--- START Provided passage ---

One hundred years ago, Italian revolutionary Antonio Gramsci was in the middle of events that could have changed the course of history. The Italian working class was electrified by the example of the Russian revolution, especially in the critical industrial city of Turin. It was Italy’s Petrograd.

Workers were ready for a fight to end the war, poised to take power. They could have overthrown their own capitalists and begun to build a democratic socialist society. Gramsci was among their best champions. But just four years later Mussolini’s fascist regime came to power, the first in the world, and eight years later Gramsci was jailed.

Gramsci was introduced to revolutionary ideas around 1905 through socialist newspapers sent to him by his older brother. In 1911, aged twenty-one, Gramsci won a scholarship to study at a university in Turin and two years later he joined the Italian Socialist Party (PSI), affiliated to the Second International.

--- END Provided passage ---
--- START Extracted data ---

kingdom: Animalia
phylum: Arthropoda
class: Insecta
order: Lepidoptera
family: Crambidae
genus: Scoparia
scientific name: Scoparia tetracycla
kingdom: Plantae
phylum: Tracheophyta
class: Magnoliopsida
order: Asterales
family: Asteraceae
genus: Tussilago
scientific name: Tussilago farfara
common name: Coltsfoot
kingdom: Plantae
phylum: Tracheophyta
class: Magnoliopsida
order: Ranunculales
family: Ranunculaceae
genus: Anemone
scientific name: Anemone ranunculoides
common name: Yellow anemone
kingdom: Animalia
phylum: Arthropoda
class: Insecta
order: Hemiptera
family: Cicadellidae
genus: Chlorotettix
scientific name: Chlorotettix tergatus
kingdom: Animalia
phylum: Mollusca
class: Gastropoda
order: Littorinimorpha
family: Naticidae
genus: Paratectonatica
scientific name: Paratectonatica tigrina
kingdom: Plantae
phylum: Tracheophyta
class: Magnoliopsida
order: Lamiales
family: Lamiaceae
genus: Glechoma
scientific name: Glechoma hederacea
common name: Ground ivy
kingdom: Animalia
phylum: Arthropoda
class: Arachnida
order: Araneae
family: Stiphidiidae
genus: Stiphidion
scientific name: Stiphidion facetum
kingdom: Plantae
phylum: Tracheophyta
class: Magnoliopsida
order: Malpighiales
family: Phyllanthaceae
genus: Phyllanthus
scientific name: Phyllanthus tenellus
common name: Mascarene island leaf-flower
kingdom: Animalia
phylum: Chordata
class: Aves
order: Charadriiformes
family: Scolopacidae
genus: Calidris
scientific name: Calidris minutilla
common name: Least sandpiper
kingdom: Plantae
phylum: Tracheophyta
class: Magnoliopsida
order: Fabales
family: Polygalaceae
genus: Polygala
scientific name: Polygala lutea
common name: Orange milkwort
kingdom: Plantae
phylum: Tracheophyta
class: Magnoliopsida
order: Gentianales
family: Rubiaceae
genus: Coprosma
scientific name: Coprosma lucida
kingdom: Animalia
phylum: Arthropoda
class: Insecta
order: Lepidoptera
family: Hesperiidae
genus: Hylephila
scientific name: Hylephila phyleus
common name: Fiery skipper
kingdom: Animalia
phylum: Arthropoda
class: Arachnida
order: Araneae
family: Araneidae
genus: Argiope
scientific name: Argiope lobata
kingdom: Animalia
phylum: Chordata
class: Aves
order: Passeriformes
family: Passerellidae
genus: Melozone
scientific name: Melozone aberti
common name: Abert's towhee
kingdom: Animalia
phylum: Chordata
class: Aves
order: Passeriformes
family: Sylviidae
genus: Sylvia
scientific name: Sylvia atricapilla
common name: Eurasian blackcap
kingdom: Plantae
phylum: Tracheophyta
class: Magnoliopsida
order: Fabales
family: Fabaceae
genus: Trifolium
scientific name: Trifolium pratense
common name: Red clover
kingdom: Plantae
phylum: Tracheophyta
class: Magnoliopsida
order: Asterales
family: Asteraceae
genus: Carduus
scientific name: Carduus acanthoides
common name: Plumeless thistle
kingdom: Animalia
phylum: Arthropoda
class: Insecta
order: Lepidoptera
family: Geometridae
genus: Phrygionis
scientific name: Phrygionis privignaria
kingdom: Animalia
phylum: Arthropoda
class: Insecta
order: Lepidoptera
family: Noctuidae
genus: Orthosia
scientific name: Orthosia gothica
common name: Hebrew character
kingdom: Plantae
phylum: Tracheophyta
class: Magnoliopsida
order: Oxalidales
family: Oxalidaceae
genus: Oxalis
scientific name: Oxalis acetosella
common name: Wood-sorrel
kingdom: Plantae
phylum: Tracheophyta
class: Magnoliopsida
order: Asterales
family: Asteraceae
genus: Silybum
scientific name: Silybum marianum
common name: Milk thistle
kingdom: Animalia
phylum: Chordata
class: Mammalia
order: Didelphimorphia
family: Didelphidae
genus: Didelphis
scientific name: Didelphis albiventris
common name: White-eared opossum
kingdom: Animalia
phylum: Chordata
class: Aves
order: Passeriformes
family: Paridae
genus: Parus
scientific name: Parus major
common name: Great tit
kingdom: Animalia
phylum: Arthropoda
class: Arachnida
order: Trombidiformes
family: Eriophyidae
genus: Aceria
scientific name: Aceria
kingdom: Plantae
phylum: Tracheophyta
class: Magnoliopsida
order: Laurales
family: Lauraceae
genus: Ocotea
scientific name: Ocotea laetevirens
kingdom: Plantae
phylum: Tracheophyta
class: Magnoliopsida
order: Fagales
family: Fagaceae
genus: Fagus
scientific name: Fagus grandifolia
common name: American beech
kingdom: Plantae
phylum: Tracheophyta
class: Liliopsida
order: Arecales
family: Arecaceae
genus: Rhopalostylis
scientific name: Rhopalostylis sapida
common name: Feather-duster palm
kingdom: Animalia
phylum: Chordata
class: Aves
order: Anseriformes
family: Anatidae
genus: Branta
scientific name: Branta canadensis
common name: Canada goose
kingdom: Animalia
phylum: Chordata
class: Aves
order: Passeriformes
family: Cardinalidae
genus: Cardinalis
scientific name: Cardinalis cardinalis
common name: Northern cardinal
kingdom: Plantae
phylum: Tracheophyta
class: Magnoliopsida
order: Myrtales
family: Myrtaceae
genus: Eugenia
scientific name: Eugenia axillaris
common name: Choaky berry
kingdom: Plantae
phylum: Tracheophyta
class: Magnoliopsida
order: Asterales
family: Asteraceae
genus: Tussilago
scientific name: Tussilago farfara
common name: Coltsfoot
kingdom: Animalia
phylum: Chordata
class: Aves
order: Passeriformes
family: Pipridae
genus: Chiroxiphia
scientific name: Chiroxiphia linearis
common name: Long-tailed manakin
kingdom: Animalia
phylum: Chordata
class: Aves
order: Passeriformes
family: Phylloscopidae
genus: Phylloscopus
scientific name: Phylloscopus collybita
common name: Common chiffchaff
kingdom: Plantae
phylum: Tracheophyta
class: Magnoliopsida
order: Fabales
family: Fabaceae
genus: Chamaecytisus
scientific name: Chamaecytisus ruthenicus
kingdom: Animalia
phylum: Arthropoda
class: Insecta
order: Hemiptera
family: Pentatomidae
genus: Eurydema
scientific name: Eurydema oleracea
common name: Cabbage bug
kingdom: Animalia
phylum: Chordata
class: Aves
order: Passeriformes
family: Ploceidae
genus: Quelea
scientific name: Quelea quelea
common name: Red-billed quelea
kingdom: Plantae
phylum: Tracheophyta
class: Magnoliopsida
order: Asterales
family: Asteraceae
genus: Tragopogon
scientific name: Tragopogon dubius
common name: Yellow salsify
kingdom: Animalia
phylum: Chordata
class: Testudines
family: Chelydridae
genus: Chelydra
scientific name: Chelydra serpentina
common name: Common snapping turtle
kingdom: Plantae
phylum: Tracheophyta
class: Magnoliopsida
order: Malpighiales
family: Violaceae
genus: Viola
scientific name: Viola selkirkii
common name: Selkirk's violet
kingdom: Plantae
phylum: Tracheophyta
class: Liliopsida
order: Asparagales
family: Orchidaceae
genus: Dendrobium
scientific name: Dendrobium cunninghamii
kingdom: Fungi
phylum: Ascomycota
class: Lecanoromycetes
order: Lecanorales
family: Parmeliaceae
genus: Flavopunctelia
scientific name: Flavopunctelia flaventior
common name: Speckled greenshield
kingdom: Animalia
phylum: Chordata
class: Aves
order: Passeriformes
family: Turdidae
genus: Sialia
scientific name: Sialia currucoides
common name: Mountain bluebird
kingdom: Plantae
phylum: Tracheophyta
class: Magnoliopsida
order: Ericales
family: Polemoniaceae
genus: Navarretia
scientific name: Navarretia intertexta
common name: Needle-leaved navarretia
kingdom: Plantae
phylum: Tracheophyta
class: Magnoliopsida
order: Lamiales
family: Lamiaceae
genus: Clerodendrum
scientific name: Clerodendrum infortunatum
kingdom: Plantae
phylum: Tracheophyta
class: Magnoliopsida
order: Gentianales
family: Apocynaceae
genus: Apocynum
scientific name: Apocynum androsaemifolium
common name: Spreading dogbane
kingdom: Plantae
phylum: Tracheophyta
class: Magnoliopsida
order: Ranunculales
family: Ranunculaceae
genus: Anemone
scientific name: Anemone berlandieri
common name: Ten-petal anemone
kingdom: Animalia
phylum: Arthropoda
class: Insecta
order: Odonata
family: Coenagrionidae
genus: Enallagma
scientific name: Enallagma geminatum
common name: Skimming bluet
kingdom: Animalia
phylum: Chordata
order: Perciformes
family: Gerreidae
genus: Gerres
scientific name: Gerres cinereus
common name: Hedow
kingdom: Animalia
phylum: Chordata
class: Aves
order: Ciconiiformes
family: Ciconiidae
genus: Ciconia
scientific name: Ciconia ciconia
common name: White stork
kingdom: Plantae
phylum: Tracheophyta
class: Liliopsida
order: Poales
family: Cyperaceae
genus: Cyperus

--- END Extracted data ---

● Tasks and exercises
(1) Retype the passage about Gramsci from "Workers were ready" to "Gramsci was jailed.".
(2) Render this sentence from the passage about Gramsci in Spanish: "Gramsci was among their best champions."
The material has no connection to the passage about Gramsci.

● Exercise answers
(1)
Workers were ready for a fight to end the war, poised to take power. They could have overthrown their own capitalists and begun to build a democratic socialist society. Gramsci was among their best champions. But just four years later Mussolini’s fascist regime came to power, the first in the world, and eight years later Gramsci was jailed.

(2) Gramsci estaba entre sus mejores defensores.